▸ 本文
□ □ □

古くから私たちの身近にあり、暮らしに利用されてた植物、ヨモギ。

キク科の植物で、独特のさわやかな香りがします。ヨモギの多様な活用の仕方を想像しながら観察すると、見え方・感じ方が一味変わってきます。

山下智道(野草研究家。ハーブ王子の名で、全国で観察会や講座を開き活動中)


ヨモギはおいしく薬にもなる

「ヨモギ」と聞いて何を連想しますか? 草餅、お灸、山羊汁など住んでいる地域や年齢層などで連想するイメージが異なることが、このヨモギの特徴と言えるでしょう。

多くの人がヨモギと呼んでいる植物は、国内では、本州から九州・小笠原に分布するヨモギ(別名・カズザキヨモギ)と、関東地方以西に分布するニシヨモギ、近畿地方以北に分布するオオヨモギの3種でしょう。この3種は分類上かなり近縁で見分けが困難な場合があります。

観察会などで出合う確率の高いのは、この3種ですが、ほかにもヨモギの仲間は、たくさんの種類があります。地域や環境によって生育する種類も異なり、性質や香り、見た目もバラエティに富んでいます。日本でヨモギ属は約30種確認されています。

また、世界を見ると、ヨモギ属は、北半球に広く分布し、約250種確認されています。止血、鎮痛、抗菌、血行促進などのさまざまな効能もあるため、古くから世界中で利用されてきました。

古代ギリシャの医者、ヒポクラテスは、ヨモギ属のタラゴンを毒消しとして利用していたと言われています。また、日本でも、戦後間もない時期、ミブヨモギからつくられた回虫駆除薬が活躍していました。

観察する際、ヨモギ(カズザキヨモギ・ニシヨモギ・オオヨモギ)とほかの草を見分けるポイントは、葉の裏や茎の白い毛と春菊の香りを柔らかくしたような香りです。味や香り、触り心地など、感覚をフル活用して、身近なヨモギの観察を楽しんでみてください。

※ヨモギを採集する場合は、土地所有者の許可を得て、使う分だけをいただきましょう。また、ヨモギにアレルギーを持つ方もいるのでご注意ください。

 
▼クリックすると大きくなります。
春においしい草餅 草餅は古くから食べられており、平安時代の『日本文徳天皇実録』にすでに記されている。もと もとは中国の上巳の節供(桃の節句)に食べられた草餅が原点だと考えられている。平安時代の草餅はハハコグサを練りこんだ餅だったとされているが、江戸時代にはヨモギの草餅が定着していたようだ。

 

▼クリックすると大きくなります。風まかせのヨモギの花:秋に咲くヨモギの花は、風の流れに身を任せ花粉を運ぶ風媒花で、虫を呼ぶ必要がないので非常に地味。ひとつの花のように見えるが実は複数の花が集っている(頭花)。中央に雄しべとまるまった雌しべが付く両性花が複数あり、その周りをヒラヒラした長い雌しべが付く雌花が囲む。

□ □ □

▸ データ記録
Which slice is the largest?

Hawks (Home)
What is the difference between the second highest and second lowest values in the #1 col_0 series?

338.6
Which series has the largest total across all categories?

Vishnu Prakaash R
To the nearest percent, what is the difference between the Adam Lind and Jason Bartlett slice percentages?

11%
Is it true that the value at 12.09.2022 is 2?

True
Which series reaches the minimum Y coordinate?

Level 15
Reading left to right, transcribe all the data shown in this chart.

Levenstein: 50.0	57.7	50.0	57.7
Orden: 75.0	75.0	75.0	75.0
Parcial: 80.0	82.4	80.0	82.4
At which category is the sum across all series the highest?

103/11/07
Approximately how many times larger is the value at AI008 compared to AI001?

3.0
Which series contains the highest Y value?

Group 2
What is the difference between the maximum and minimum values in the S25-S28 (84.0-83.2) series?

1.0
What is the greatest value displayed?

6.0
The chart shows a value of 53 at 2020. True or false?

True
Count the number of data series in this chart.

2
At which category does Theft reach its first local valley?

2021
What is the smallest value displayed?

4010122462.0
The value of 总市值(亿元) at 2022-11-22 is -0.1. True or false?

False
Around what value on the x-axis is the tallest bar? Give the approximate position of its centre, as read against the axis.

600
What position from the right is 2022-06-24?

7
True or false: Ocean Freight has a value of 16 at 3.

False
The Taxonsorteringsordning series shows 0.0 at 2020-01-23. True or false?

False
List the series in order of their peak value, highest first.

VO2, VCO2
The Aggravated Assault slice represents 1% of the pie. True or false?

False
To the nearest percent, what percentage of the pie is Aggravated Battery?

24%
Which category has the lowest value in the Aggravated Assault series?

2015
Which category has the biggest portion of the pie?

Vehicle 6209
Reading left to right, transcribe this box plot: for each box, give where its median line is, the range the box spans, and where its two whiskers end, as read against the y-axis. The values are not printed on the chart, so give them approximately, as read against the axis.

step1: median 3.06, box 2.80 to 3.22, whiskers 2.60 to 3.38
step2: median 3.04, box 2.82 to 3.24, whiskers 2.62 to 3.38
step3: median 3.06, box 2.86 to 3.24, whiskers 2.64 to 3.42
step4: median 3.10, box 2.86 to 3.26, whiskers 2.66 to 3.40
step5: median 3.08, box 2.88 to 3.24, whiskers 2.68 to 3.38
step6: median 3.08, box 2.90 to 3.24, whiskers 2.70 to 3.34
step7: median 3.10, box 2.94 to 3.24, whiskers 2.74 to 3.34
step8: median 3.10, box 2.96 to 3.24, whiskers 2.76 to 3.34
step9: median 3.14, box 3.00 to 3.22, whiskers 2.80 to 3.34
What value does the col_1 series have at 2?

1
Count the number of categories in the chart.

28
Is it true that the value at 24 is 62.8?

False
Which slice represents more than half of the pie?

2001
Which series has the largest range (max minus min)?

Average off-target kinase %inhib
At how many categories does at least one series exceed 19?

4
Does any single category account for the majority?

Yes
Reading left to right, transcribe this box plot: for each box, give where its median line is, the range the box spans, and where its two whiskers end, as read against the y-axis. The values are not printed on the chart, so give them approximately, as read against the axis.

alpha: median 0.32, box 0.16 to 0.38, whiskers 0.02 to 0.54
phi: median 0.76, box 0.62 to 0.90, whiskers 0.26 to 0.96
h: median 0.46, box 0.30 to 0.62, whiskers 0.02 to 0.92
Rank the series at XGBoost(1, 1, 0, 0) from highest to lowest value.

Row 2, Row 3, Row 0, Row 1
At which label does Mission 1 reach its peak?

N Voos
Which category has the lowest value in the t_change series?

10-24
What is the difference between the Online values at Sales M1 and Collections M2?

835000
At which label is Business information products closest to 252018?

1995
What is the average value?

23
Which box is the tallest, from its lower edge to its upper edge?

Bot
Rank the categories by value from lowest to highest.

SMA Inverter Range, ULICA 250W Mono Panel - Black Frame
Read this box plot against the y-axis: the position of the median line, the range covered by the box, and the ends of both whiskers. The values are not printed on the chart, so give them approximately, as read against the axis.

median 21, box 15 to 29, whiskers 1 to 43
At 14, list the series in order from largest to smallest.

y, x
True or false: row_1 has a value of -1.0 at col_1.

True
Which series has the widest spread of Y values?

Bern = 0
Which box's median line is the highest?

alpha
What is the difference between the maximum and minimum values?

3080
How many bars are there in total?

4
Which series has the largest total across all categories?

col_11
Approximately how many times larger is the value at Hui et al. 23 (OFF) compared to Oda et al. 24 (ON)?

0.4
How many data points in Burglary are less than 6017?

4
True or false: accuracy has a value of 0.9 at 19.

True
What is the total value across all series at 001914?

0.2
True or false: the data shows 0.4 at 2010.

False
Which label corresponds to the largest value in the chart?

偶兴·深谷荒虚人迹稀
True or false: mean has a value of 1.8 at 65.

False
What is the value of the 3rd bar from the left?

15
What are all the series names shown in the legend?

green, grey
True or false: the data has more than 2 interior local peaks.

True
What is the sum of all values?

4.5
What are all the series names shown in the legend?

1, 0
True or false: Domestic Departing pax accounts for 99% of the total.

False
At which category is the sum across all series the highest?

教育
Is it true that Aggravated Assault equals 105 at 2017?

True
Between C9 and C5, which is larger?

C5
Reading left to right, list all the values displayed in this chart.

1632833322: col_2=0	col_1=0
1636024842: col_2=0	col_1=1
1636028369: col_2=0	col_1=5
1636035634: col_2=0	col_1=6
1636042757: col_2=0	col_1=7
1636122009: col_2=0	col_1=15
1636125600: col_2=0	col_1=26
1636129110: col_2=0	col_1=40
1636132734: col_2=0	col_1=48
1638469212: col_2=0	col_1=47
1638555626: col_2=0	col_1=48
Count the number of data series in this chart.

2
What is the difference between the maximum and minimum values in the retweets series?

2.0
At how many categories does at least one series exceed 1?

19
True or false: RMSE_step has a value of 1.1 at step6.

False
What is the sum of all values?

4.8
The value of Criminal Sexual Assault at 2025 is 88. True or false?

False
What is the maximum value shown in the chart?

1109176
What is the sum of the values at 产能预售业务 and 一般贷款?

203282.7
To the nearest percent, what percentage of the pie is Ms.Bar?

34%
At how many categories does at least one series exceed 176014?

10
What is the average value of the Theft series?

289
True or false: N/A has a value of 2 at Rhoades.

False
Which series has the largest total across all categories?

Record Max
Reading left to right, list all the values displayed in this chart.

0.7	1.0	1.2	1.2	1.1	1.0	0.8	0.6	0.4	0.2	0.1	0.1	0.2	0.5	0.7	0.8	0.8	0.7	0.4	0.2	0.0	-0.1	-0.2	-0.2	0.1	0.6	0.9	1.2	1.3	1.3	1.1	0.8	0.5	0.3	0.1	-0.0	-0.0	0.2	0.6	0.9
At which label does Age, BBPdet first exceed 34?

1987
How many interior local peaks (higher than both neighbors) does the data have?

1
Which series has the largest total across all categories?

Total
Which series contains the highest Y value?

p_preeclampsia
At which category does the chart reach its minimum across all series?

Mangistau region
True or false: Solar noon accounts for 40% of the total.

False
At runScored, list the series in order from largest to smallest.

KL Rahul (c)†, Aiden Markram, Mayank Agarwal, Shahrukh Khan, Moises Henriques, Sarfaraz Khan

□ □ □

▸ 取り組む課題
1) 本文によると、日本で確認されているヨモギ属は約何種ですか?
2) 本文のうち、「キク科の植物で、独特のさわや」から始まり「世界中で利用されてきました。」までの部分を一字一句違えずに出力してください。

▸ 解答欄
1) 約30種です。

2)
キク科の植物で、独特のさわやかな香りがします。ヨモギの多様な活用の仕方を想像しながら観察すると、見え方・感じ方が一味変わってきます。

山下智道(野草研究家。ハーブ王子の名で、全国で観察会や講座を開き活動中)


ヨモギはおいしく薬にもなる

「ヨモギ」と聞いて何を連想しますか? 草餅、お灸、山羊汁など住んでいる地域や年齢層などで連想するイメージが異なることが、このヨモギの特徴と言えるでしょう。

多くの人がヨモギと呼んでいる植物は、国内では、本州から九州・小笠原に分布するヨモギ(別名・カズザキヨモギ)と、関東地方以西に分布するニシヨモギ、近畿地方以北に分布するオオヨモギの3種でしょう。この3種は分類上かなり近縁で見分けが困難な場合があります。

観察会などで出合う確率の高いのは、この3種ですが、ほかにもヨモギの仲間は、たくさんの種類があります。地域や環境によって生育する種類も異なり、性質や香り、見た目もバラエティに富んでいます。日本でヨモギ属は約30種確認されています。

また、世界を見ると、ヨモギ属は、北半球に広く分布し、約250種確認されています。止血、鎮痛、抗菌、血行促進などのさまざまな効能もあるため、古くから世界中で利用されてきました。